Written task
Convert all of the records below into a Markdown table with the columns Row and Text. Put each non-blank line in its own numbered row and leave out the blank lines.

○ ○ ○ ○ ○ ○ ○

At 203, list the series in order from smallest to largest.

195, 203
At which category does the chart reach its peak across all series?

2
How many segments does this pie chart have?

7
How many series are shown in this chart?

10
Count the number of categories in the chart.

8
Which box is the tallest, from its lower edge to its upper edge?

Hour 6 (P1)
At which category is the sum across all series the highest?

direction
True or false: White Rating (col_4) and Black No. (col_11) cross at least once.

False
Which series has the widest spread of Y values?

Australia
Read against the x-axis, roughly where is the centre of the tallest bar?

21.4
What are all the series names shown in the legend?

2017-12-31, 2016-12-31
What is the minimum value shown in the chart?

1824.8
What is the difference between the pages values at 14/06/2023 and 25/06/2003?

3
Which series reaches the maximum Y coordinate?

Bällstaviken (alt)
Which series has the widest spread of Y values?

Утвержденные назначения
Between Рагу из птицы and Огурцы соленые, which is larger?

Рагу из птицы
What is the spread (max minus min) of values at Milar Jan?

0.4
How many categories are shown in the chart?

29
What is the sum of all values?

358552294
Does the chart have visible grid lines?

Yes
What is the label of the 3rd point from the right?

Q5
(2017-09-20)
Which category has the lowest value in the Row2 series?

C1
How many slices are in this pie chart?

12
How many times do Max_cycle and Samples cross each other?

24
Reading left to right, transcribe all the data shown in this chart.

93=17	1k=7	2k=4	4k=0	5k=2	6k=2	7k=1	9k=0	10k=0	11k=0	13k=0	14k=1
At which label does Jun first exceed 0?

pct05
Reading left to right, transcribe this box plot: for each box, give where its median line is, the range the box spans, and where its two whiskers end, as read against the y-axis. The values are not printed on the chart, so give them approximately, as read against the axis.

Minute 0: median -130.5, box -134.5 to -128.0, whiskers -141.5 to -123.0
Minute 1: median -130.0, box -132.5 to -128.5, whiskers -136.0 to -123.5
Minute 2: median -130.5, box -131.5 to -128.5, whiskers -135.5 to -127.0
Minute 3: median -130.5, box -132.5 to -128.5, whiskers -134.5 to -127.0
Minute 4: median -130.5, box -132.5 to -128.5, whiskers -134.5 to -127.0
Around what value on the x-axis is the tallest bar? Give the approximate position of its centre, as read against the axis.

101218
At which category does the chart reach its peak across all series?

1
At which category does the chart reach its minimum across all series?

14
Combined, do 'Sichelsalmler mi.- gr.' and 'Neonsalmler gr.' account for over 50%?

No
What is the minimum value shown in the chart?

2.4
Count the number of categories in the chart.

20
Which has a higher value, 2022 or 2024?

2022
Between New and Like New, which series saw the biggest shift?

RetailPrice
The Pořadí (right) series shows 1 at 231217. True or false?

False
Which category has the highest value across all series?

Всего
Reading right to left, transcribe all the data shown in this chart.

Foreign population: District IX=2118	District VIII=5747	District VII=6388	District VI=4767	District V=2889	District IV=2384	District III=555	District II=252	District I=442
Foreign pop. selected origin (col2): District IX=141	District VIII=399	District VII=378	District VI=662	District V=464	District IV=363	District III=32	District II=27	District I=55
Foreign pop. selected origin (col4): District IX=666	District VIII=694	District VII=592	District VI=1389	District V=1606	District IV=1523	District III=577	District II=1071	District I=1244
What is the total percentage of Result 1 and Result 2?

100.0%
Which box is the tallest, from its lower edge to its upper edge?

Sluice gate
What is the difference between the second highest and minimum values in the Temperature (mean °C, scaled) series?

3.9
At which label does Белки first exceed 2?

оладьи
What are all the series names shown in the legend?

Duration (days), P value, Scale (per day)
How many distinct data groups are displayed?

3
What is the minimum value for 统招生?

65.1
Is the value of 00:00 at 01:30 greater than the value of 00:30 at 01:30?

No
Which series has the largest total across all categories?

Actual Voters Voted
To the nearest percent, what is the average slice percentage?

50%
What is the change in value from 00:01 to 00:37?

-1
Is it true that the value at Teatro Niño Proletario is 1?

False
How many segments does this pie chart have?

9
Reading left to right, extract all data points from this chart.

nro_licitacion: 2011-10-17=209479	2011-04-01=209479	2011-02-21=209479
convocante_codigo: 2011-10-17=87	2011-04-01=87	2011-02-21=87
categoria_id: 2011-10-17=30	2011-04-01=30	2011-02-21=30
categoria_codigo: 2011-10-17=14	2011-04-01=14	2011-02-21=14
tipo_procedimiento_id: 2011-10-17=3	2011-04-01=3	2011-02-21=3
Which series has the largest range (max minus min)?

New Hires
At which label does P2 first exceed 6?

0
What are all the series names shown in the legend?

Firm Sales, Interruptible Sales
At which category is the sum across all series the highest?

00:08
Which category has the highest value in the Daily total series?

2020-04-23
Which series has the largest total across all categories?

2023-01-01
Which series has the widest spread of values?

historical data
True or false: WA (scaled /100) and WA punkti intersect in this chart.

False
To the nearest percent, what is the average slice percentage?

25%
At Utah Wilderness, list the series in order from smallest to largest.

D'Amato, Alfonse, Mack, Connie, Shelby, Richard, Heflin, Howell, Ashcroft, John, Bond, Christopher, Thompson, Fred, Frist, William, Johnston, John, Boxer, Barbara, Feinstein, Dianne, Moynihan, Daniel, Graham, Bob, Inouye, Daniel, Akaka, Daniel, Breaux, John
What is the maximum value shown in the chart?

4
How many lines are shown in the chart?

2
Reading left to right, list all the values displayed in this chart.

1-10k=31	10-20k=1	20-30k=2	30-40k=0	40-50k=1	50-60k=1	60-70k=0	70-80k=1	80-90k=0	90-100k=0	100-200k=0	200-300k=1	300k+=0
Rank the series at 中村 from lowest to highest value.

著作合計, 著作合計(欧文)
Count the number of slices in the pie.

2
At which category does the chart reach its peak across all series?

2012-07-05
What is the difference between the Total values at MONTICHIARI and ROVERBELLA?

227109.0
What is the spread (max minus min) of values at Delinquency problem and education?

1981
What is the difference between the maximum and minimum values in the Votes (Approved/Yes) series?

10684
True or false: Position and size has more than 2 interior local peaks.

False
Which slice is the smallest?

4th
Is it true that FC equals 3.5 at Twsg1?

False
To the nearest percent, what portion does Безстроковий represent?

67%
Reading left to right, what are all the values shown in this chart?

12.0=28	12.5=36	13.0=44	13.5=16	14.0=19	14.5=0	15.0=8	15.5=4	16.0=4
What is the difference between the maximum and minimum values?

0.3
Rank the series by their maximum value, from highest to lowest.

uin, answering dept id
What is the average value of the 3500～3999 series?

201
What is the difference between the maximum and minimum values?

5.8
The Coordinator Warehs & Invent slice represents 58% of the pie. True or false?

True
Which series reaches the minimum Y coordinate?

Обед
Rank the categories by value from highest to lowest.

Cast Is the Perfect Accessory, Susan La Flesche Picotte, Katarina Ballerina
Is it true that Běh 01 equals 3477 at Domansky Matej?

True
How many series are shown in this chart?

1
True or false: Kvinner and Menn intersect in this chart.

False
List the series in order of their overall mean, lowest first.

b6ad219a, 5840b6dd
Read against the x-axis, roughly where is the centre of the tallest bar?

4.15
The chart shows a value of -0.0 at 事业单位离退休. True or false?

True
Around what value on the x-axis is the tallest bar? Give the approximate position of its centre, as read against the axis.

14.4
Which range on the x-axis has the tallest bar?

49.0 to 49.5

○ ○ ○ ○ ○ ○ ○

Solved exercise
| Row | Text |
|---|---|
| 1 | At 203, list the series in order from smallest to largest. |
| 2 | 195, 203 |
| 3 | At which category does the chart reach its peak across all series? |
| 4 | 2 |
| 5 | How many segments does this pie chart have? |
| 6 | 7 |
| 7 | How many series are shown in this chart? |
| 8 | 10 |
| 9 | Count the number of categories in the chart. |
| 10 | 8 |
| 11 | Which box is the tallest, from its lower edge to its upper edge? |
| 12 | Hour 6 (P1) |
| 13 | At which category is the sum across all series the highest? |
| 14 | direction |
| 15 | True or false: White Rating (col_4) and Black No. (col_11) cross at least once. |
| 16 | False |
| 17 | Which series has the widest spread of Y values? |
| 18 | Australia |
| 19 | Read against the x-axis, roughly where is the centre of the tallest bar? |
| 20 | 21.4 |
| 21 | What are all the series names shown in the legend? |
| 22 | 2017-12-31, 2016-12-31 |
| 23 | What is the minimum value shown in the chart? |
| 24 | 1824.8 |
| 25 | What is the difference between the pages values at 14/06/2023 and 25/06/2003? |
| 26 | 3 |
| 27 | Which series reaches the maximum Y coordinate? |
| 28 | Bällstaviken (alt) |
| 29 | Which series has the widest spread of Y values? |
| 30 | Утвержденные назначения |
| 31 | Between Рагу из птицы and Огурцы соленые, which is larger? |
| 32 | Рагу из птицы |
| 33 | What is the spread (max minus min) of values at Milar Jan? |
| 34 | 0.4 |
| 35 | How many categories are shown in the chart? |
| 36 | 29 |
| 37 | What is the sum of all values? |
| 38 | 358552294 |
| 39 | Does the chart have visible grid lines? |
| 40 | Yes |
| 41 | What is the label of the 3rd point from the right? |
| 42 | Q5 |
| 43 | (2017-09-20) |
| 44 | Which category has the lowest value in the Row2 series? |
| 45 | C1 |
| 46 | How many slices are in this pie chart? |
| 47 | 12 |
| 48 | How many times do Max_cycle and Samples cross each other? |
| 49 | 24 |
| 50 | Reading left to right, transcribe all the data shown in this chart. |
| 51 | 93=17	1k=7	2k=4	4k=0	5k=2	6k=2	7k=1	9k=0	10k=0	11k=0	13k=0	14k=1 |
| 52 | At which label does Jun first exceed 0? |
| 53 | pct05 |
| 54 | Reading left to right, transcribe this box plot: for each box, give where its median line is, the range the box spans, and where its two whiskers end, as read against the y-axis. The values are not printed on the chart, so give them approximately, as read against the axis. |
| 55 | Minute 0: median -130.5, box -134.5 to -128.0, whiskers -141.5 to -123.0 |
| 56 | Minute 1: median -130.0, box -132.5 to -128.5, whiskers -136.0 to -123.5 |
| 57 | Minute 2: median -130.5, box -131.5 to -128.5, whiskers -135.5 to -127.0 |
| 58 | Minute 3: median -130.5, box -132.5 to -128.5, whiskers -134.5 to -127.0 |
| 59 | Minute 4: median -130.5, box -132.5 to -128.5, whiskers -134.5 to -127.0 |
| 60 | Around what value on the x-axis is the tallest bar? Give the approximate position of its centre, as read against the axis. |
| 61 | 101218 |
| 62 | At which category does the chart reach its peak across all series? |
| 63 | 1 |
| 64 | At which category does the chart reach its minimum across all series? |
| 65 | 14 |
| 66 | Combined, do 'Sichelsalmler mi.- gr.' and 'Neonsalmler gr.' account for over 50%? |
| 67 | No |
| 68 | What is the minimum value shown in the chart? |
| 69 | 2.4 |
| 70 | Count the number of categories in the chart. |
| 71 | 20 |
| 72 | Which has a higher value, 2022 or 2024? |
| 73 | 2022 |
| 74 | Between New and Like New, which series saw the biggest shift? |
| 75 | RetailPrice |
| 76 | The Pořadí (right) series shows 1 at 231217. True or false? |
| 77 | False |
| 78 | Which category has the highest value across all series? |
| 79 | Всего |
| 80 | Reading right to left, transcribe all the data shown in this chart. |
| 81 | Foreign population: District IX=2118	District VIII=5747	District VII=6388	District VI=4767	District V=2889	District IV=2384	District III=555	District II=252	District I=442 |
| 82 | Foreign pop. selected origin (col2): District IX=141	District VIII=399	District VII=378	District VI=662	District V=464	District IV=363	District III=32	District II=27	District I=55 |
| 83 | Foreign pop. selected origin (col4): District IX=666	District VIII=694	District VII=592	District VI=1389	District V=1606	District IV=1523	District III=577	District II=1071	District I=1244 |
| 84 | What is the total percentage of Result 1 and Result 2? |
| 85 | 100.0% |
| 86 | Which box is the tallest, from its lower edge to its upper edge? |
| 87 | Sluice gate |
| 88 | What is the difference between the second highest and minimum values in the Temperature (mean °C, scaled) series? |
| 89 | 3.9 |
| 90 | At which label does Белки first exceed 2? |
| 91 | оладьи |
| 92 | What are all the series names shown in the legend? |
| 93 | Duration (days), P value, Scale (per day) |
| 94 | How many distinct data groups are displayed? |
| 95 | 3 |
| 96 | What is the minimum value for 统招生? |
| 97 | 65.1 |
| 98 | Is the value of 00:00 at 01:30 greater than the value of 00:30 at 01:30? |
| 99 | No |
| 100 | Which series has the largest total across all categories? |
| 101 | Actual Voters Voted |
| 102 | To the nearest percent, what is the average slice percentage? |
| 103 | 50% |
| 104 | What is the change in value from 00:01 to 00:37? |
| 105 | -1 |
| 106 | Is it true that the value at Teatro Niño Proletario is 1? |
| 107 | False |
| 108 | How many segments does this pie chart have? |
| 109 | 9 |
| 110 | Reading left to right, extract all data points from this chart. |
| 111 | nro_licitacion: 2011-10-17=209479	2011-04-01=209479	2011-02-21=209479 |
| 112 | convocante_codigo: 2011-10-17=87	2011-04-01=87	2011-02-21=87 |
| 113 | categoria_id: 2011-10-17=30	2011-04-01=30	2011-02-21=30 |
| 114 | categoria_codigo: 2011-10-17=14	2011-04-01=14	2011-02-21=14 |
| 115 | tipo_procedimiento_id: 2011-10-17=3	2011-04-01=3	2011-02-21=3 |
| 116 | Which series has the largest range (max minus min)? |
| 117 | New Hires |
| 118 | At which label does P2 first exceed 6? |
| 119 | 0 |
| 120 | What are all the series names shown in the legend? |
| 121 | Firm Sales, Interruptible Sales |
| 122 | At which category is the sum across all series the highest? |
| 123 | 00:08 |
| 124 | Which category has the highest value in the Daily total series? |
| 125 | 2020-04-23 |
| 126 | Which series has the largest total across all categories? |
| 127 | 2023-01-01 |
| 128 | Which series has the widest spread of values? |
| 129 | historical data |
| 130 | True or false: WA (scaled /100) and WA punkti intersect in this chart. |
| 131 | False |
| 132 | To the nearest percent, what is the average slice percentage? |
| 133 | 25% |
| 134 | At Utah Wilderness, list the series in order from smallest to largest. |
| 135 | D'Amato, Alfonse, Mack, Connie, Shelby, Richard, Heflin, Howell, Ashcroft, John, Bond, Christopher, Thompson, Fred, Frist, William, Johnston, John, Boxer, Barbara, Feinstein, Dianne, Moynihan, Daniel, Graham, Bob, Inouye, Daniel, Akaka, Daniel, Breaux, John |
| 136 | What is the maximum value shown in the chart? |
| 137 | 4 |
| 138 | How many lines are shown in the chart? |
| 139 | 2 |
| 140 | Reading left to right, list all the values displayed in this chart. |
| 141 | 1-10k=31	10-20k=1	20-30k=2	30-40k=0	40-50k=1	50-60k=1	60-70k=0	70-80k=1	80-90k=0	90-100k=0	100-200k=0	200-300k=1	300k+=0 |
| 142 | Rank the series at 中村 from lowest to highest value. |
| 143 | 著作合計, 著作合計(欧文) |
| 144 | Count the number of slices in the pie. |
| 145 | 2 |
| 146 | At which category does the chart reach its peak across all series? |
| 147 | 2012-07-05 |
| 148 | What is the difference between the Total values at MONTICHIARI and ROVERBELLA? |
| 149 | 227109.0 |
| 150 | What is the spread (max minus min) of values at Delinquency problem and education? |
| 151 | 1981 |
| 152 | What is the difference between the maximum and minimum values in the Votes (Approved/Yes) series? |
| 153 | 10684 |
| 154 | True or false: Position and size has more than 2 interior local peaks. |
| 155 | False |
| 156 | Which slice is the smallest? |
| 157 | 4th |
| 158 | Is it true that FC equals 3.5 at Twsg1? |
| 159 | False |
| 160 | To the nearest percent, what portion does Безстроковий represent? |
| 161 | 67% |
| 162 | Reading left to right, what are all the values shown in this chart? |
| 163 | 12.0=28	12.5=36	13.0=44	13.5=16	14.0=19	14.5=0	15.0=8	15.5=4	16.0=4 |
| 164 | What is the difference between the maximum and minimum values? |
| 165 | 0.3 |
| 166 | Rank the series by their maximum value, from highest to lowest. |
| 167 | uin, answering dept id |
| 168 | What is the average value of the 3500～3999 series? |
| 169 | 201 |
| 170 | What is the difference between the maximum and minimum values? |
| 171 | 5.8 |
| 172 | The Coordinator Warehs & Invent slice represents 58% of the pie. True or false? |
| 173 | True |
| 174 | Which series reaches the minimum Y coordinate? |
| 175 | Обед |
| 176 | Rank the categories by value from highest to lowest. |
| 177 | Cast Is the Perfect Accessory, Susan La Flesche Picotte, Katarina Ballerina |
| 178 | Is it true that Běh 01 equals 3477 at Domansky Matej? |
| 179 | True |
| 180 | How many series are shown in this chart? |
| 181 | 1 |
| 182 | True or false: Kvinner and Menn intersect in this chart. |
| 183 | False |
| 184 | List the series in order of their overall mean, lowest first. |
| 185 | b6ad219a, 5840b6dd |
| 186 | Read against the x-axis, roughly where is the centre of the tallest bar? |
| 187 | 4.15 |
| 188 | The chart shows a value of -0.0 at 事业单位离退休. True or false? |
| 189 | True |
| 190 | Around what value on the x-axis is the tallest bar? Give the approximate position of its centre, as read against the axis. |
| 191 | 14.4 |
| 192 | Which range on the x-axis has the tallest bar? |
| 193 | 49.0 to 49.5 |